Analisis de Datos en Sistematica

A report on a workshop on Geometric Morphometrics

The Societad Latinoamericana de Teriologia held its first congress, I CO.LA.TER. between December 7 and Dec. 11, 1992, in the extraordinary tropical envirnment of the Universidad Simon Bolivar, near Caracas. During the congress, a very important meeting for Latinoamerican mammalogists which will lead to the birth of the new journal 'Marmosiana'. A workshop on geometric morphometrics was included in the program.

The workshop took place at the Computer Center of the University (with the invaluable help of Marcos Palma), where 25 people spent two & one half days with hands on computers and minds warping. The people were conducted through the principles of geometric morphometrics by Marco Corti, with the assistance of Roberto Cipriani and Marcelo Sancez.

Participants were from Venezuela, Chile, Colombia, Cuba, Spain and U.S.A. All received a booklet with some words introducing geometric morphometrics, followed by a step by step commented walk through the workshop, and by a list of SAS programs (a copy with the data can be obtained from me or Les Marcus by E-mail and will be put on SBBIOVM shortly so you can FTP it if you want). This was used for an example data set recorded from a collection of four Italian chromosomal races of the house mouse (Mus musculus domesticus) which form a monophyletic group. 14 landmarks were collected digitized on each mandible.

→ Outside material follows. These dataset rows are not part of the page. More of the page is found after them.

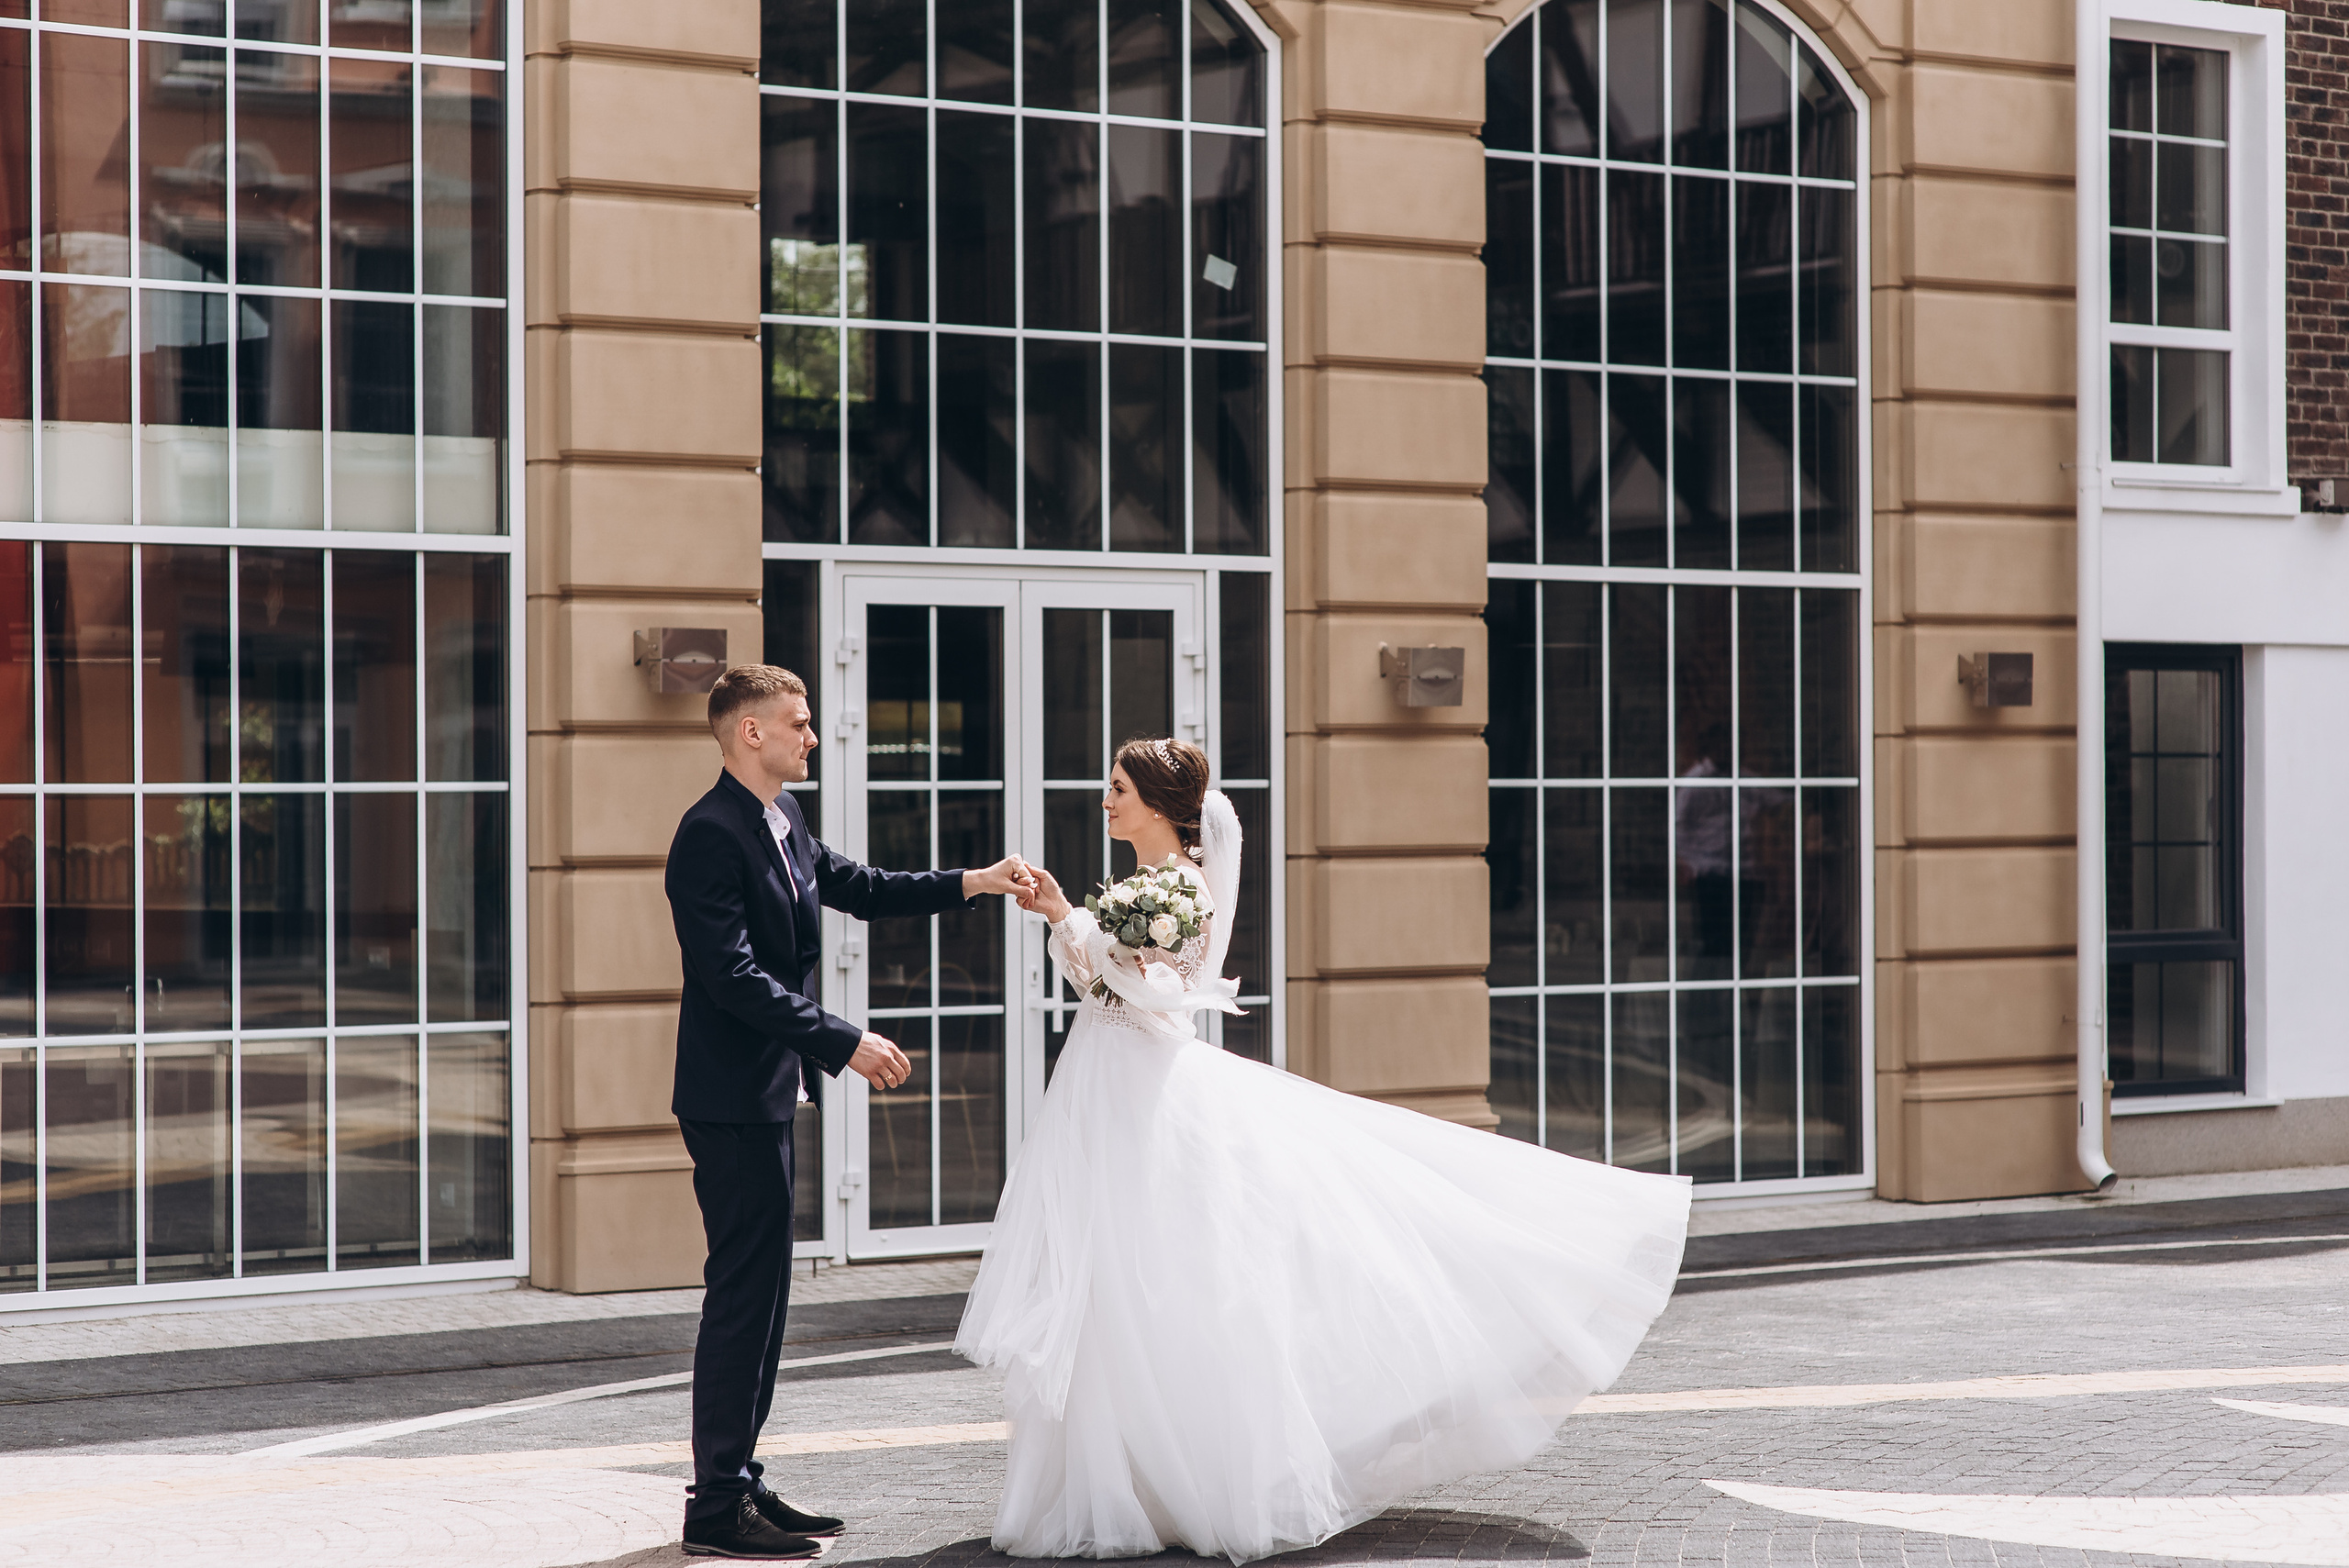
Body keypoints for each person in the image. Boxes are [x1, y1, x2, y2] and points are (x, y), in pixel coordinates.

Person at [957, 737, 1692, 1564]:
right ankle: (1122, 1477)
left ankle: (1182, 1475)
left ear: (1159, 803)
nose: (1106, 799)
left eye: (1118, 787)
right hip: (1101, 1087)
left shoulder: (1179, 888)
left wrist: (1072, 924)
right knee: (1107, 1281)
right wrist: (1067, 916)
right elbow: (1106, 983)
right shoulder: (1142, 887)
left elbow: (1159, 994)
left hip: (1143, 1092)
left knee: (1157, 1277)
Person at [665, 663, 1034, 1559]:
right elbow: (735, 977)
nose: (811, 736)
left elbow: (861, 884)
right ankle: (715, 1505)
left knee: (765, 1297)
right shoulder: (709, 833)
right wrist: (844, 1040)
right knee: (742, 1298)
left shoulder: (779, 819)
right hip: (729, 1100)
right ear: (749, 731)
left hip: (765, 1094)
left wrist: (973, 879)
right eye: (797, 722)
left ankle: (738, 1478)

During the first day participants transformed raw data into shape coordinates. They made a good number of plots of individual landmarks and of configurations, analyzed differences in (centroid) size and in uniform component, and then ran univariate and multivariate statistics on shape coordinates. All this was done in SAS, with a brief introduction to the package. The day terminated with fun (needed after 4 hours of SAS), with an introduction to NTSYS, with dendrograms from Mahalanobis D, 2-D plots of CVA, and 3-D rotating plots.

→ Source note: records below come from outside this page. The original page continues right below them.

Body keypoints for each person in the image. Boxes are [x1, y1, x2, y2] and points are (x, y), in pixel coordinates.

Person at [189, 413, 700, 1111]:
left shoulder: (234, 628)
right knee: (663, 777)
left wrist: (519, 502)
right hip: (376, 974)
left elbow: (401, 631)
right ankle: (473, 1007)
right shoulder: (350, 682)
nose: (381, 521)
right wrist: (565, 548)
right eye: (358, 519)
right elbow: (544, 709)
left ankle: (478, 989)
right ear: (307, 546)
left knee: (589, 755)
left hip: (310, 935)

The second day was entirely for Procrustes ('old' GRF) and for Thin Plate Spline. Consensus configurations were prepared using Least Squares Procrustes after comparisons with Resistant Fit, after having explored all the options in the program. Consensus were then submitted to Relative Warp analysis, exploring the use of different alpha values and including or excluding affine. The day terminated with individual play on TPS program, making landmarks with the mouse, and observing how changes in the position of landmarks can affect the uniform and the non-uniform shape change with its Principal Warps.

There are two comments on the workshop that should be made.

First, the program was really dense, a complete landmark study, but participants were so brilliant that - apparently - they all could really walk through this complex stuff. Landmarks conquered Latin America!

The second comment is more inherent to the debate wich is going on in (and out of) MORPHMET: this is the first time - as far as I know - that a workshop on geometric morphometrics was run by someone who was originally a 'user', although with a great interest in understanding details and experimenting with the new ideas that come out day by day. The only formula shown during the workshop was that of the fundamental solution of the biharmonic equation. Principal, Partial, and Relative Warps, and the reason why they are so good, were explained using a 'user to user' language. Naturally, this did not pretend to be more than a general introduction to geometric morphometrics (remember all this was done in 8 hours), and the people wishing to use this approach for their particular biological problem need a better understanding.

One difference from previous workshops was that the emphasis was on a real biological problem, with a picture of the phylogenetic tree and the chromosomal races' ranges always in front of participants to be compared with printouts and results in order to formulate hypothese - which participants were constantly asked to do.

I was and am very curious to receive feedback from this experience which was really intense for the participants, the assistents and the conductor. The original intention was to provoke interest in the tools by experiencing them in a most exciting way for the mind.